■ Exercise instructions
Render the material as a Markdown table with the columns "No." and "Text." Give each line a row number and leave out blank lines. Start at the line containing "### Gün 4-5: Capacitor Setup" and go through the last line of the material.

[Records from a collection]

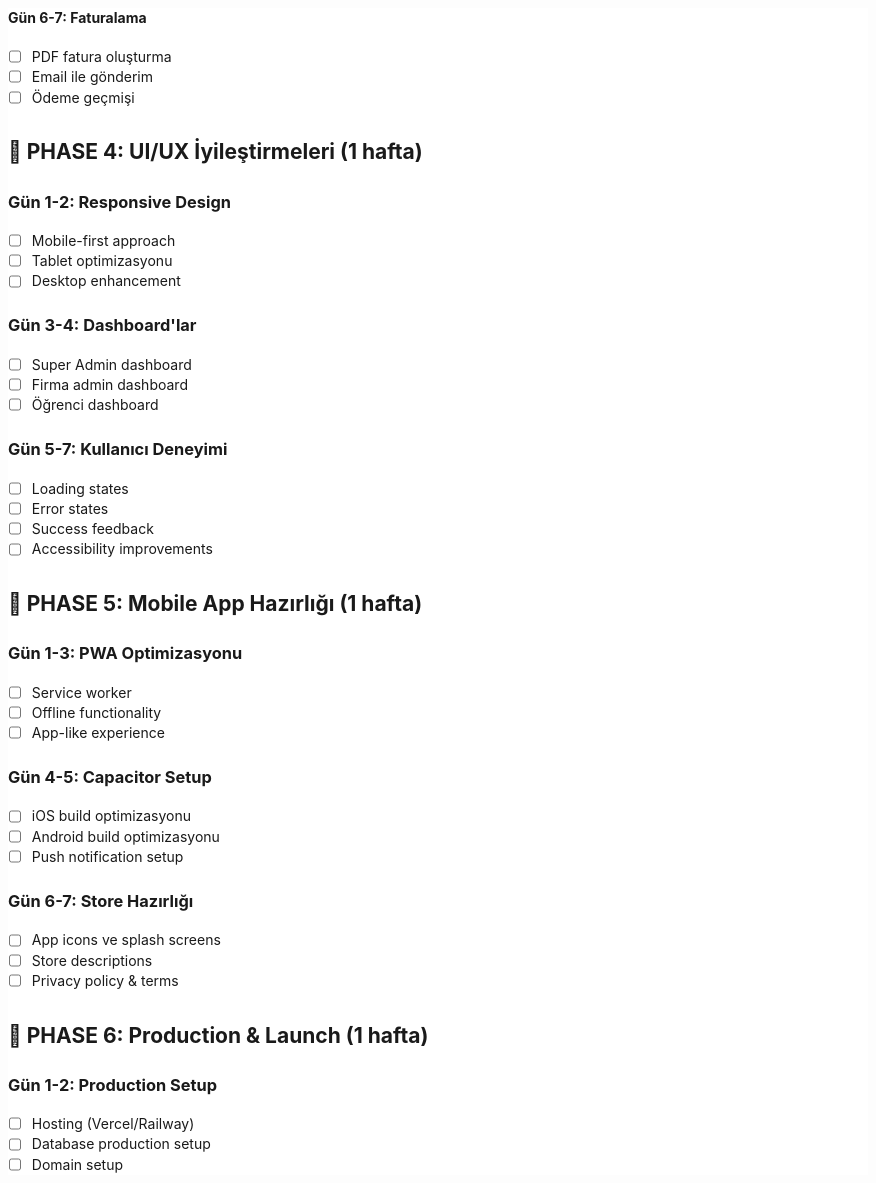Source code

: #### Gün 6-7: Faturalama
- [ ] PDF fatura oluşturma
- [ ] Email ile gönderim
- [ ] Ödeme geçmişi

## 🎨 PHASE 4: UI/UX İyileştirmeleri (1 hafta)

### Gün 1-2: Responsive Design
- [ ] Mobile-first approach
- [ ] Tablet optimizasyonu
- [ ] Desktop enhancement

### Gün 3-4: Dashboard'lar
- [ ] Super Admin dashboard
- [ ] Firma admin dashboard
- [ ] Öğrenci dashboard

### Gün 5-7: Kullanıcı Deneyimi
- [ ] Loading states
- [ ] Error states
- [ ] Success feedback
- [ ] Accessibility improvements

## 📱 PHASE 5: Mobile App Hazırlığı (1 hafta)

### Gün 1-3: PWA Optimizasyonu
- [ ] Service worker
- [ ] Offline functionality
- [ ] App-like experience

### Gün 4-5: Capacitor Setup
- [ ] iOS build optimizasyonu
- [ ] Android build optimizasyonu
- [ ] Push notification setup

### Gün 6-7: Store Hazırlığı
- [ ] App icons ve splash screens
- [ ] Store descriptions
- [ ] Privacy policy & terms

## 🚀 PHASE 6: Production & Launch (1 hafta)

### Gün 1-2: Production Setup
- [ ] Hosting (Vercel/Railway)
- [ ] Database production setup
- [ ] Domain setup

■ Task answer
| No. | Text |
|---|---|
| 1 | ### Gün 4-5: Capacitor Setup |
| 2 | - [ ] iOS build optimizasyonu |
| 3 | - [ ] Android build optimizasyonu |
| 4 | - [ ] Push notification setup |
| 5 | ### Gün 6-7: Store Hazırlığı |
| 6 | - [ ] App icons ve splash screens |
| 7 | - [ ] Store descriptions |
| 8 | - [ ] Privacy policy & terms |
| 9 | ## 🚀 PHASE 6: Production & Launch (1 hafta) |
| 10 | ### Gün 1-2: Production Setup |
| 11 | - [ ] Hosting (Vercel/Railway) |
| 12 | - [ ] Database production setup |
| 13 | - [ ] Domain setup |